Complete the following –
1/ Retype the climbing-stairs text word for word, starting at "You are climbing" and ending at "to the top?".
2/ Please extend the climbing-stairs text, picking up right after its last sentence.

You are climbing a staircase. It takes _n _steps to reach to the top.
Each time you can either climb 1 or 2 steps. In how many distinct ways can you climb to the top?
Note:Given _n _will be a positive integer.
Example 1:
Input:
2
Output:
2
Explanation:
There are two ways to climb to the top.
1. 1 step + 1 step
2. 2 steps
Example 2:
Input:
3
Output:
3
Explanation:
There are three ways to climb to the top.
1. 1 step + 1 step + 1 step
2. 1 step + 2 steps
3. 2 steps + 1 step

## Analysis

DP - Bottom Up Approach
Break this problem into subproblems, with optimal substructure, thus using Dynamic Programming (Bottom Up approach):
State:
`dp[i]`- number of ways to reach the `ith` step
State Transfer Function:
`dp[i] = dp[i - 1] + dp[i - 2]`- taking a step from (i - 1), or taking a step of 2 from (i - 2)
Initial State:
`dp[0] = 0;`
`dp[1] = 1;`
`dp[2] = 2;`
`dp[n]`
Complexity Analysis
• Time complexity: O(n). Single loop up to `n`.
• Space complexity : O(n). `dp` array of size `n`is used.
DP - Top-Down Approach - Recursion with memorization
We could define `memo[]` to store the number of ways to `ith` step, it helps pruning recursion. And the recursive function could be defined as `climb_Stairs(int i, int n, int memo[])` that returns the number of ways from `ith` step to `nth` step.
Complexity Analysis
• Time complexity : O(n). Single loop upto n.
• Space complexity : O(n). dpdp array of size n is used.
DP - Fibonacci Number - Optimize Space Complexity
`Fib(n)=Fib(n−1)+Fib(n−2)`
That the nth number only has to do with its previous two numbers, thus we don't have to maintain a whole array of results, just the last 2 results are enough. Thus optimized the space for O(1).
Complexity Analysis
• Time complexity : `O(n)`. Single loop upto n is required to calculate `n th` fibonacci number.

Material shown –
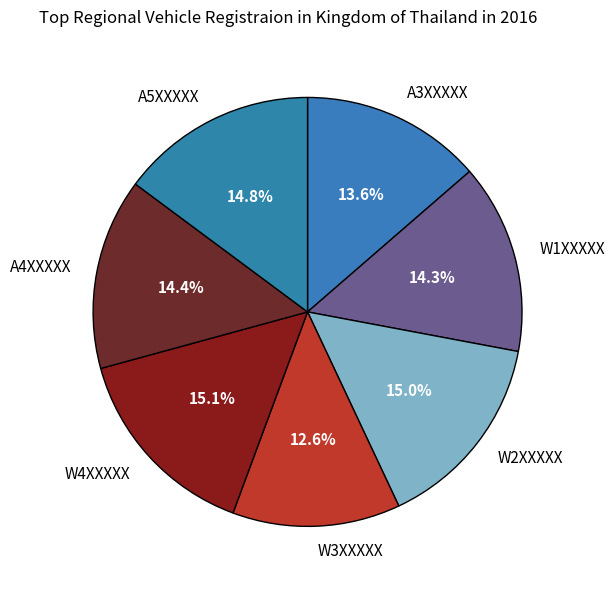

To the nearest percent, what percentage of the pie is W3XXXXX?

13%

--

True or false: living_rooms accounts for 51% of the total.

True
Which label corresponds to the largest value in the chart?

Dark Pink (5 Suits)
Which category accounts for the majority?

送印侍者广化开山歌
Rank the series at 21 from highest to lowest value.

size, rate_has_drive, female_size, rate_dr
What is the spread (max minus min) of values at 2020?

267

--

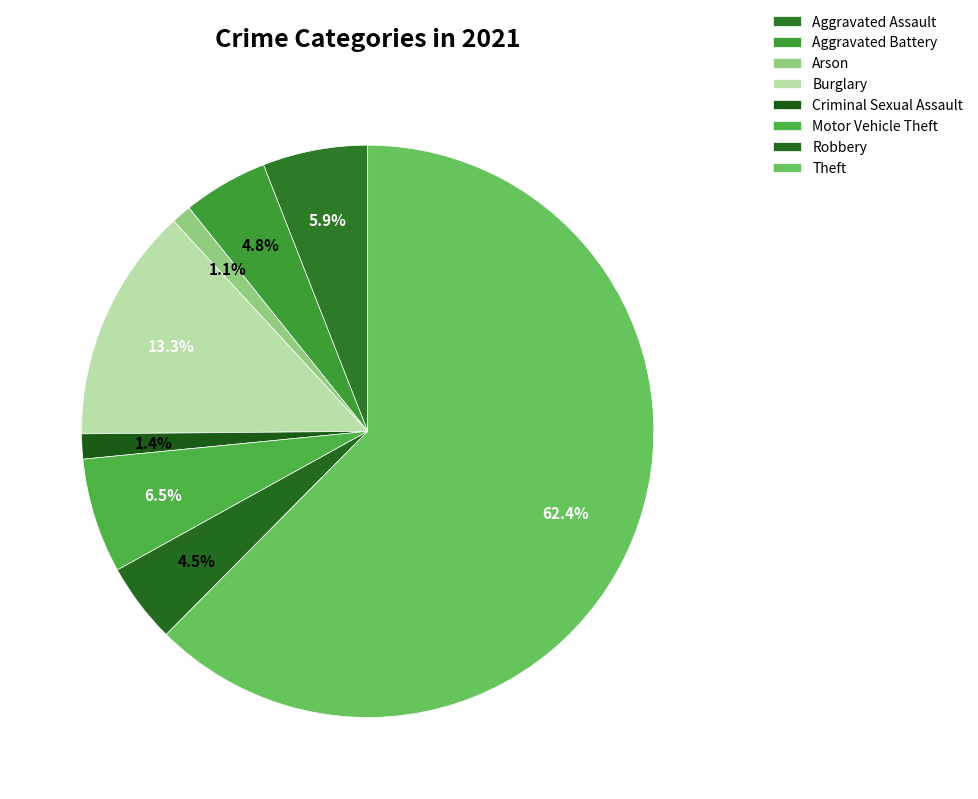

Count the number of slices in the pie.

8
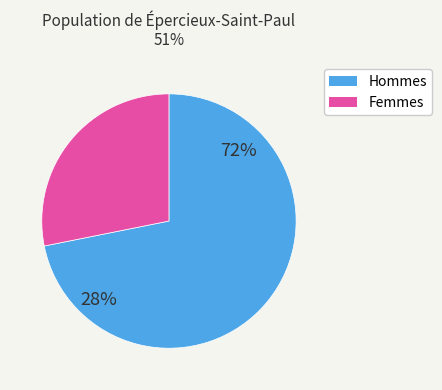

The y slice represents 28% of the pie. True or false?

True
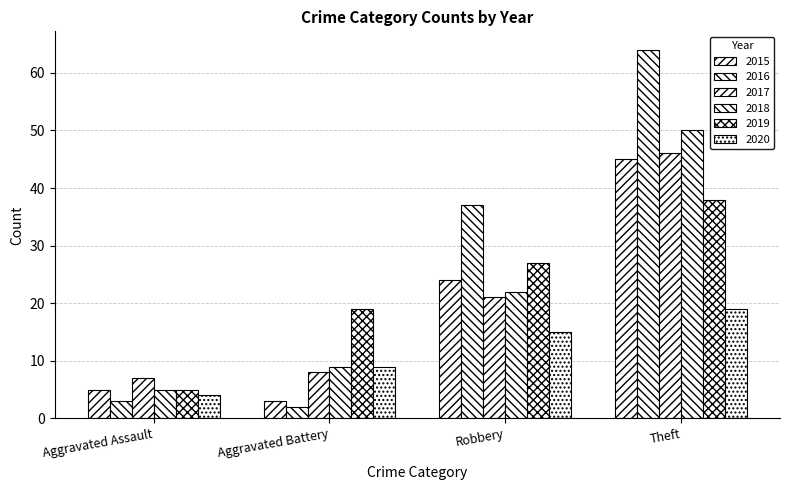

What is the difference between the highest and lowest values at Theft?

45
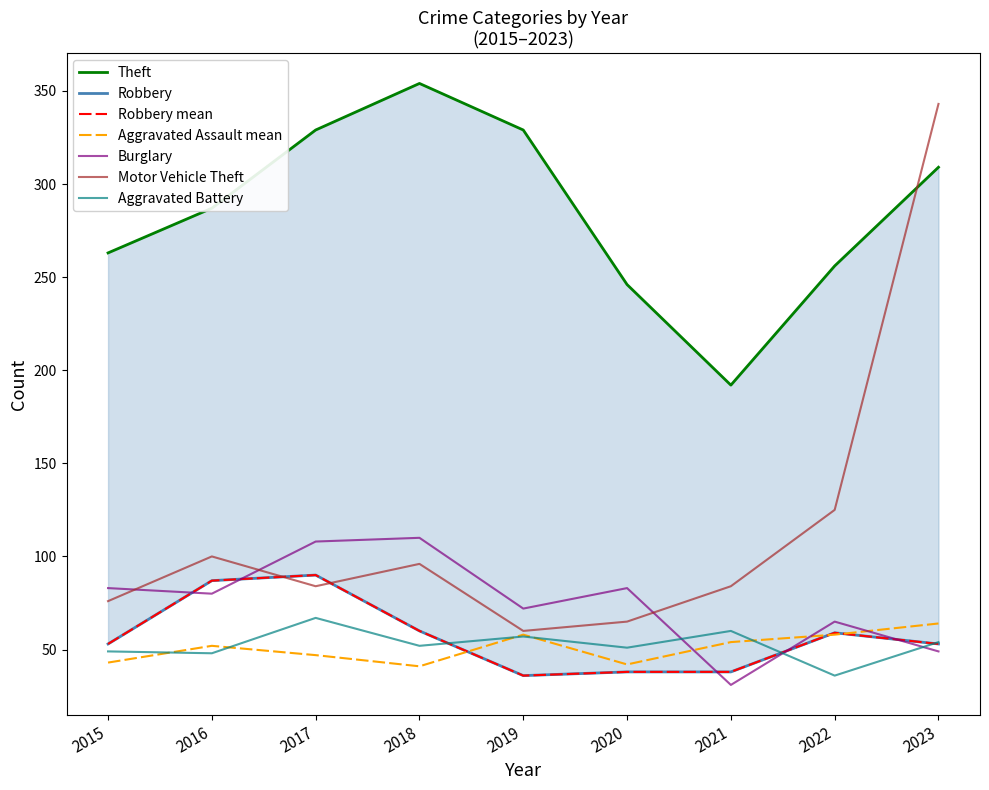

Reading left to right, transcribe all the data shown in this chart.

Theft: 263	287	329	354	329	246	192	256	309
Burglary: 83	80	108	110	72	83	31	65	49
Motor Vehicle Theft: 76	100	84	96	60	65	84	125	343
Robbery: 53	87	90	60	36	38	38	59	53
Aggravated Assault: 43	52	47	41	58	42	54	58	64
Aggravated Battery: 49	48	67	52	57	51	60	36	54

Per-task answers –
1/
You are climbing a staircase. It takes _n _steps to reach to the top.
Each time you can either climb 1 or 2 steps. In how many distinct ways can you climb to the top?

2/
• Space complexity : `O(1)`. Constant space is used.

## Solution

Dynamic Programming - Bottom Up - O(n) space, O(n) time (3ms 32.02% AC)
class Solution {
public int climbStairs(int n) {
if (n == 0) return 0;
if (n == 1) return 1;
if (n == 2) return 2;
int[] steps = new int[n + 1];
steps[0] = 0;
steps[1] = 1;
steps[2] = 2;
for (int i = 3; i < n + 1; i++) {
steps[i] = steps[i - 1] + steps[i - 2];
}
return steps[n];
}
}
Dynamic Programming - Recursion with memorization - Top Down - O(n) Space, O(n) Time (3ms 32.02%)
public class Solution {
public int climbStairs(int n) {
int memo[] = new int[n + 1];
return climb_Stairs(0, n, memo);
}
public int climb_Stairs(int i, int n, int memo[]) {
if (i > n) {
return 0;
}
if (i == n) {
return 1;
}
if (memo[i] > 0) {
return memo[i];
}
memo[i] = climb_Stairs(i + 1, n, memo) + climb_Stairs(i + 2, n, memo);
return memo[i];
}
}
DP - Fibonacci Numbers - Space Optimized (2ms 92.09%)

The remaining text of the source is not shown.